Featuring John Cotton Richmond
Ambassador-at-Large, Office to Monitor and Combat Trafficking in Persons
John Cotton Richmond is the United States Ambassador-at-Large to Monitor and Combat Trafficking in Persons and leads the Department’s Office to Monitor and Combat Trafficking in Persons. In October 2018, the Senate unanimously confirmed him and President Trump appointed him to lead the United States’ global engagement to combat human trafficking and support the coordination of anti-trafficking efforts across the U.S. government.
Ambassador Richmond has a distinguished career in the global battle for freedom. He co-founded the Human Trafficking Institute that exists to decimate modern slavery at its source by empowering police and prosecutors to use victim-centered and trauma-informed methods to hold traffickers accountable and ensure survivors are treated with respect and care. While at the Institute, Ambassador Richmond built a team of experienced and dedicated anti-trafficking professionals, and led the Institute’s long-term international country projects and its aggressive research agenda. In 2018, he co-authored the first Federal Human Trafficking Report that collected and analyzed all the active federal human trafficking cases in the United States.
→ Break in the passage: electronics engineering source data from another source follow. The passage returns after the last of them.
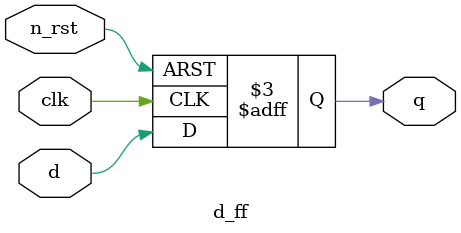
<source format=v>
module d_ff (
    input clk,
    input n_rst,
    input d,
    output reg q
);

always @(posedge clk or negedge n_rst)
    if(!n_rst)
        q <= 1'b0;
    else begin
        q <= d;
    end

endmodule
</source>
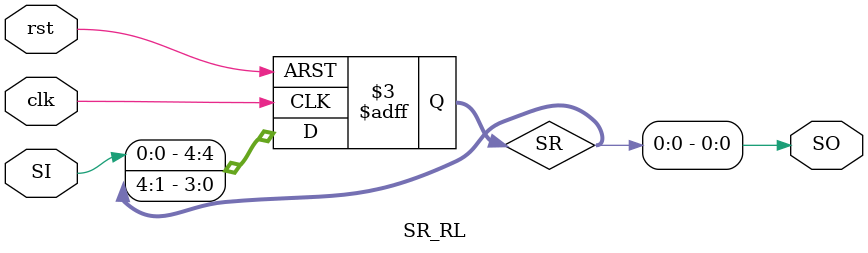
<source format=v>
module SR_RL (SO,SI,clk,rst); //5-Bit Right to Left Shift Register
input SI, clk, rst;
output SO;

reg [4:0]SR;

always @(posedge clk, negedge rst)
    if(!rst)
            SR <= 5'd0;
    else
            SR <= {SI,SR[4:1]};
            
assign SO = SR[0];
    
endmodule
</source>
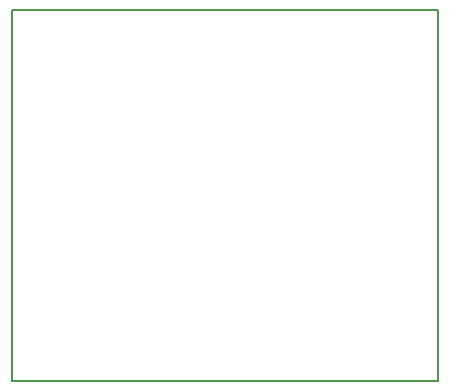
<source format=gm1>
G04 MADE WITH FRITZING*
G04 WWW.FRITZING.ORG*
G04 DOUBLE SIDED*
G04 HOLES PLATED*
G04 CONTOUR ON CENTER OF CONTOUR VECTOR*
%ASAXBY*%
%FSLAX23Y23*%
%MOIN*%
%OFA0B0*%
%SFA1.0B1.0*%
%ADD10R,1.426520X1.245110*%
%ADD11C,0.008000*%
%ADD10C,0.008*%
%LNCONTOUR*%
G90*
G70*
G54D10*
G54D11*
X4Y1241D02*
X1423Y1241D01*
X1423Y4D01*
X4Y4D01*
X4Y1241D01*
D02*
G04 End of contour*
M02*
</source>
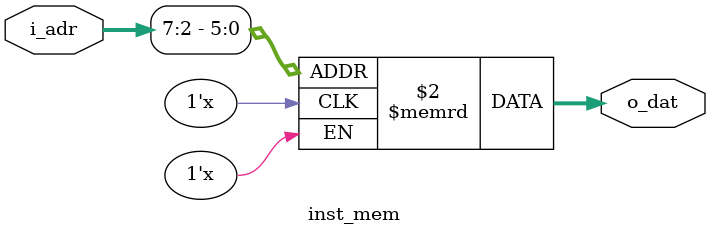
<source format=v>
module inst_mem(i_adr, o_dat);

	input 	[31:0]	i_adr;
	output	[31:0]	o_dat;
	
	reg 		[31:0]	rom [0:63];
	reg 		[31:0]	o_dat;

	initial begin
		//$readmemh("seq2_swlw.mem",rom, 0, 63);
		//$readmemh("lab08_seq1.mem",rom, 0, 63);
		//$readmemh("lab08_seq2.mem",rom, 0, 63);
		//$readmemh("lab08_seq3.mem",rom, 0, 63);
		//$readmemh("lab08_seq4.mem",rom, 0, 63);
		//$readmemh("bubble_sort.mem",rom, 0, 63);
	end

	always @(i_adr) begin
		o_dat <= rom[i_adr[7:2]];
	end
	
	
endmodule

</source>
Prior to the Institute, Ambassador Richmond served, for more than ten years, as a federal prosecutor in the U.S. Department of Justice’s Human Trafficking Prosecution Unit where he investigated and prosecuted numerus victim-centered labor and sex trafficking cases throughout the United States. He also prosecuted cross burnings, police misconduct, and neo-Nazi hate crimes cases. Ambassador Richmond regularly served as an expert to the United Nations Working Group on Trafficking in Persons. He also lived in India for three years pioneering International Justice Mission’s anti-slavery work.
Ambassador Richmond’s work to combat human trafficking has earned numerous honors, including: being named one of the “Prosecutors of the Year” by the Federal Law Enforcement Foundation, receiving the David Allred Award for Exceptional Contributions to Civil Rights, twice earning the Department of Homeland Security’s Outstanding Investigative Accomplishments in a Human Trafficking Award, receiving Shared Hope International’s Pathbreaker Award for Innovations in Combating Human Trafficking, as well as twice receiving the Department of Justice’s Special Commendation Award.
Ambassador Richmond has trained judges, prosecutors, federal agents, law enforcement officers, and non-governmental organizations on effective, proactive human trafficking investigative and prosecutorial strategies. He also taught Human Trafficking Law, Policy, and Litigation at Pepperdine School of Law and Vanderbilt Law School. He earned his Bachelor’s degree from the University of Mary Washington and his Juris Doctor from Wake Forest University School of Law.